Some of the people downplaying the Trump threat are, in fact, advocates of variants of third-period Stalinism – i.e. people who think Trump is, objectively, preferable to Hillary Clinton or Joe Biden.

It’s difficult to work out exactly where the Morning Star stands on this. The paper, like the US Communist Party, advocated a Biden vote, though regular contributor and leading Communist Party of Britain member Nick Wright argued, after the November election, that the Trump administration had been “delivering on its promises” to workers and that Biden’s victory represented a “restoration of the violent neoliberal order.”

The paper’s initial response to the storming of the Capitol was that “the most significant event... [was] the decision of Vice-President Mike Pence to throw his bloated boss overboard and line up with the Republican leadership... It was this, as much as anything else, which so enraged the mob and sharpened their sense of betrayal. In this, they have more finely tuned political instincts than the host of liberal commentators on both sides of the Atlantic who saw an existential threat to US ‘democracy’.”

The same editorial (8 January) went on to make some comparisons, the first with Boris Yeltsin in 1993, when he ordered tanks to fire on the Russian Parliament. The editorial describes that as “a real challenge to elected authority and constitutional order”, which it undoubtedly was. But the editorial neglects to inform us that this came after the Speaker and the Vice President incited armed gangs of protesters to attack the Ostankino television studio, the centre of Russia’s broadcast media, and the Moscow mayor’s office, as part of a campaign to overturn democratic reforms and return to Stalinist authoritarianism. That, of course, the real reason why the Morning Star hates Yeltsin.

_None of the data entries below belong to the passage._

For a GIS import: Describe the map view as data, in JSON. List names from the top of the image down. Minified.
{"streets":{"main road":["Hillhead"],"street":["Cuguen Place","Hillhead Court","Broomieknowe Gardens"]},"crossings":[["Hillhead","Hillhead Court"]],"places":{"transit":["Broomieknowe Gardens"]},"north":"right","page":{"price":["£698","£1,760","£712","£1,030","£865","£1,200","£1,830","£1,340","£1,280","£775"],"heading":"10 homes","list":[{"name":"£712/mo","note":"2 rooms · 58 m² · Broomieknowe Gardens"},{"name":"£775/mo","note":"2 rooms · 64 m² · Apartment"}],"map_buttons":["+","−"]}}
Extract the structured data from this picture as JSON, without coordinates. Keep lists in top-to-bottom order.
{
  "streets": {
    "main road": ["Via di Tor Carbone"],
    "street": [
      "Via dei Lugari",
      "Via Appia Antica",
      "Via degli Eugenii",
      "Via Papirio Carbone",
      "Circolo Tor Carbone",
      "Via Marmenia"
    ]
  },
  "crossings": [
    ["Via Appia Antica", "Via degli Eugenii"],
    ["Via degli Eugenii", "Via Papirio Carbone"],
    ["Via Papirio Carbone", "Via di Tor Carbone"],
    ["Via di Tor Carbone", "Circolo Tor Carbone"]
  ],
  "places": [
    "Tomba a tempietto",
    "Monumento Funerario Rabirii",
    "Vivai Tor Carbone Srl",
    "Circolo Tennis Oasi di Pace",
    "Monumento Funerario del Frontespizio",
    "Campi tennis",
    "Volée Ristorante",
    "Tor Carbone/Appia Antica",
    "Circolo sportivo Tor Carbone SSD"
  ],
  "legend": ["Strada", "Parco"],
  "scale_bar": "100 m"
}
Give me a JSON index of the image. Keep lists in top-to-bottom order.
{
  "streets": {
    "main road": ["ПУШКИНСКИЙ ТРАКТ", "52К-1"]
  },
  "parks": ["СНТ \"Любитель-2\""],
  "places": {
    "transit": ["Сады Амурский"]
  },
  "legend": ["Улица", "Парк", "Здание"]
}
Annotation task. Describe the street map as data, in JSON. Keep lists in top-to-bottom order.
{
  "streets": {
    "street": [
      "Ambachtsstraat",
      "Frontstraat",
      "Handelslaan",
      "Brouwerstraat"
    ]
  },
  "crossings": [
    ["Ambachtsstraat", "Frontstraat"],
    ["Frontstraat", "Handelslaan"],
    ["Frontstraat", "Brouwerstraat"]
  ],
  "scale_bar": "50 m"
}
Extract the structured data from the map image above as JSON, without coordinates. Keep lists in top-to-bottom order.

It’s also worth noting that for all the huge amount that must be said against him, Yeltsin was the first (and so far only) Russian leader to voluntarily give up power.

Next comes the extraordinary claim that “liberal opinion is reflected in a media that cheers on such manifestations if they are contrived in places like Hong Kong, which has a police force more responsive to elected authority than Washington DC, or Venezuela, where to become president requires a majority of votes.”

The grotesque comparison with Hong Kong should come as no surprise, given the paper’s unquestioning support for the Chinese state and its puppets in Hong Kong, but the reference to Venezuela is, perhaps, a little more appropriate (though not for the reason the Morning Star intended).

Despite Trump’s attempts to oust Venezuelan president Maduro, the two have a remarkably similar attitude to democracy: Maduro fraudulently manufactured a victory in May 2018 and then went on to ensure that prior to the December 2020 National Assembly election, the pro-government supreme court handed key opposition parties to politicians who were in league with him, effectively allowing the government to choose the opposition — something Trump would surely approve of.

After all this waffle and strange comparisons, the Morning Star smoothed the contradictions by concluding that none of it really matters very much: “However dangerous Trump’s emboldened fan base proves... Joe Biden’s succession was never threatened; Trump’s belated recognition of the fact was, after all, the denouement to this tragic farce.”